Répartition régionale de l'effort climatique: "Une parole est une parole"

Répartition de l'effort climatique - "Une parole est une parole"
Répartition de l'effort climatique - "Une parole est une parole" - © Belga

"Une parole est une parole. Joke Schauvliege (CD&V) avait un mandat pour négocier sur les efforts climatiques et elle est parvenue à un accord avec ses partenaires, cela doit être respecté", a indiqué le vice-président du gouvernement wallon Jean-Claude Marcourt (PS), qui s'exprimait sur les critiques de l'accord formulées mardi dans la presse par la N-VA.

L'accord interministériel intervenu dans la nuit de vendredi à samedi sur la répartition intra-belge de l'effort climatique a depuis aussi été critiqué par l'Open VLD, tandis que le CD&V conteste que celui-ci puisse être préjudiciable pour la Flandre. La N-VA fustige notamment le compromis que défend la ministre flamande de l'Environnement, Joke Schauvliege, au motif que cette dernière a outrepassé son mandat de négociations, notamment en ne récoltant pas suffisamment de revenus de la mise aux enchères des quotas de CO2, ainsi que sur l'effort wallon en production d'énergie renouvelable, jugé insuffisant. Le gouvernement fédéral - où la N-VA est aussi présente - se pose aussi des questions, a affirmé mardi matin le vice-Premier ministre Jan Jambon (N-VA).
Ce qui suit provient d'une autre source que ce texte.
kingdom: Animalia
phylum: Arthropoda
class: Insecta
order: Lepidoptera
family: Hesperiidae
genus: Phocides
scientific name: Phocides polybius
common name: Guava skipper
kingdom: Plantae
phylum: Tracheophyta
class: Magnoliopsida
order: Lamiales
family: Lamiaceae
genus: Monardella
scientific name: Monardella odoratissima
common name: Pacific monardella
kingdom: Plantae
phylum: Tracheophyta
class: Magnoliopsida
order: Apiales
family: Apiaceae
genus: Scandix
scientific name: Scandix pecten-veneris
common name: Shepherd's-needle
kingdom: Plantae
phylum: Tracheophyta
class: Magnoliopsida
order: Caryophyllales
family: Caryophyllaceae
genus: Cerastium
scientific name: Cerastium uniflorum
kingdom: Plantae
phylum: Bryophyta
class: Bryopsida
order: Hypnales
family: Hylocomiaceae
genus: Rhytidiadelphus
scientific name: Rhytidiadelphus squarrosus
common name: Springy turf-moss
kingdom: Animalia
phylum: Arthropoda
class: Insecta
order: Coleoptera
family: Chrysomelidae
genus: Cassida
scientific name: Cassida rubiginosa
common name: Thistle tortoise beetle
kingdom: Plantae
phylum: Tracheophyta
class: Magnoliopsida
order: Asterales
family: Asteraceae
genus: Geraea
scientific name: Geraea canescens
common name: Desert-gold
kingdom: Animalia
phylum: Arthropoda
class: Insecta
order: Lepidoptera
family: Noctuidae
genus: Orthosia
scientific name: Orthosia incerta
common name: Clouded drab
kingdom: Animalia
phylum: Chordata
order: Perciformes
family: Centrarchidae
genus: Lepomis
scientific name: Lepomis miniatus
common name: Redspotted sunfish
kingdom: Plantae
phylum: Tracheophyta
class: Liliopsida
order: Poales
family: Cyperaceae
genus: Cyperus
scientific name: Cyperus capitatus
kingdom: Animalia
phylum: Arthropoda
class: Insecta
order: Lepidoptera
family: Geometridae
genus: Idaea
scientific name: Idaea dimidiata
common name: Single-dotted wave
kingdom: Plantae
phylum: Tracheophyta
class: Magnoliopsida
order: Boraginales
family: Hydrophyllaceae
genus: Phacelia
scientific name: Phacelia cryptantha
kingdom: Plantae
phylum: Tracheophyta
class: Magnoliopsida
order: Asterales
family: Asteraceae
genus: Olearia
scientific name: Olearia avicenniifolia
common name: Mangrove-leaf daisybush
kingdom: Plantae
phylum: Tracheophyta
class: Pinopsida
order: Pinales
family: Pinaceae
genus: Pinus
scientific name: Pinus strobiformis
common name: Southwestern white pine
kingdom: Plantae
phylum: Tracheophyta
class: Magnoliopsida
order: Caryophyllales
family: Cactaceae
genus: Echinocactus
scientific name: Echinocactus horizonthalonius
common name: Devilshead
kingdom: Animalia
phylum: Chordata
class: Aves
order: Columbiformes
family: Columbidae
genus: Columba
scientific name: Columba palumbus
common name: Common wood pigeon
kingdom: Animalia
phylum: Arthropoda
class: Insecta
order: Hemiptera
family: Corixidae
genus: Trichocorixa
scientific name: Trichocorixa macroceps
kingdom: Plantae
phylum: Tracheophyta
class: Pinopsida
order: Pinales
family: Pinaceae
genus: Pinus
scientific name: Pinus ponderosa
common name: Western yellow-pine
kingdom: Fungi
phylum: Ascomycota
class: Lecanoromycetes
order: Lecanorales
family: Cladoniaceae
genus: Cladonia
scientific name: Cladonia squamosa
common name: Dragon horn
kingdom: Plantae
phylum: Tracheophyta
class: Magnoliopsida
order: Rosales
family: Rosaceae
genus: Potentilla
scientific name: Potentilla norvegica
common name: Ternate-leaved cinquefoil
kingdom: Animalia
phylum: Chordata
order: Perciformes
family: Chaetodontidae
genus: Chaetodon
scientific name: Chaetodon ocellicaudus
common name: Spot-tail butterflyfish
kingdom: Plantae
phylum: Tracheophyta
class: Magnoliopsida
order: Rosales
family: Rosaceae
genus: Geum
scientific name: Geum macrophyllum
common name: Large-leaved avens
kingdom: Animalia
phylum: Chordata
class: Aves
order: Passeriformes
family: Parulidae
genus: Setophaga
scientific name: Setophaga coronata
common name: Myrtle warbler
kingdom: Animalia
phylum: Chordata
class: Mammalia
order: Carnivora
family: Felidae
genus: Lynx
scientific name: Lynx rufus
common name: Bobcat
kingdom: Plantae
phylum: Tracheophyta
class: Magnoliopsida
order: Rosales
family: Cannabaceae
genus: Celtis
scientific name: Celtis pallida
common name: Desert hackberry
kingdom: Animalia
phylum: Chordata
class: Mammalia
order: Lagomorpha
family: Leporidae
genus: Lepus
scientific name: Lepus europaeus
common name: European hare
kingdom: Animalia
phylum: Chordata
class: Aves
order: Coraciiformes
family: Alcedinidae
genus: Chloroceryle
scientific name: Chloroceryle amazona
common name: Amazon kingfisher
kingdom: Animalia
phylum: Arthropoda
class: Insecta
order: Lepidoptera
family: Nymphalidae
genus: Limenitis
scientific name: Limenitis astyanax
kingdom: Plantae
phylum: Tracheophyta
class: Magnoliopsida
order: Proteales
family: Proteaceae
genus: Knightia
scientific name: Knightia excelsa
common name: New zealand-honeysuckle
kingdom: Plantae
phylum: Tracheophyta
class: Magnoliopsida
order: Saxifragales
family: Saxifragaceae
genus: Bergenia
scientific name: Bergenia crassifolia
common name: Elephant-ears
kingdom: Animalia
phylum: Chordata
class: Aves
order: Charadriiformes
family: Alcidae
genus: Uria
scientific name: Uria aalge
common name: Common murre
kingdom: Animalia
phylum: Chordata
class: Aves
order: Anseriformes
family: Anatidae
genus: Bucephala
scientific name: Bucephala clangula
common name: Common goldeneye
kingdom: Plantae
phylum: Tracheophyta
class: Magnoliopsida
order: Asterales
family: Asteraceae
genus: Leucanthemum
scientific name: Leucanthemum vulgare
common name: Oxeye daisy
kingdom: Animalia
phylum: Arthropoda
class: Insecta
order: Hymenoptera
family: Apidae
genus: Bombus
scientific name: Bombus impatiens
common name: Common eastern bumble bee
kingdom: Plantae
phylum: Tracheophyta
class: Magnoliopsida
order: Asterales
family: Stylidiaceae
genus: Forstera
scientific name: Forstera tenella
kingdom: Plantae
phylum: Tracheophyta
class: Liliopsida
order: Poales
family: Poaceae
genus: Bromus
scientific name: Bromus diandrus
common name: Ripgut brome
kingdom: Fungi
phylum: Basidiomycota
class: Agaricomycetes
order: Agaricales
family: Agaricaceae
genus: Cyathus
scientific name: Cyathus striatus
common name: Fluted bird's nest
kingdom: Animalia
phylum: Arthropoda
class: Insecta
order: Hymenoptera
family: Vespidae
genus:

Une fois conclu, un accord doit être respecté

"On peut critiquer un accord à l'infini, mais une fois qu'il est conclu, on doit le respecter", a commenté Jean-Claude Marcourt, actuellement au Canada dans le cadre d'une mission économique princière. Il a précisé qu'il n'avait pas l'intention d'aborder le sujet avec le ministre fédéral Didier Reynders (MR) et le ministre-président flamand Geert Bourgeois qui participent également à cette mission.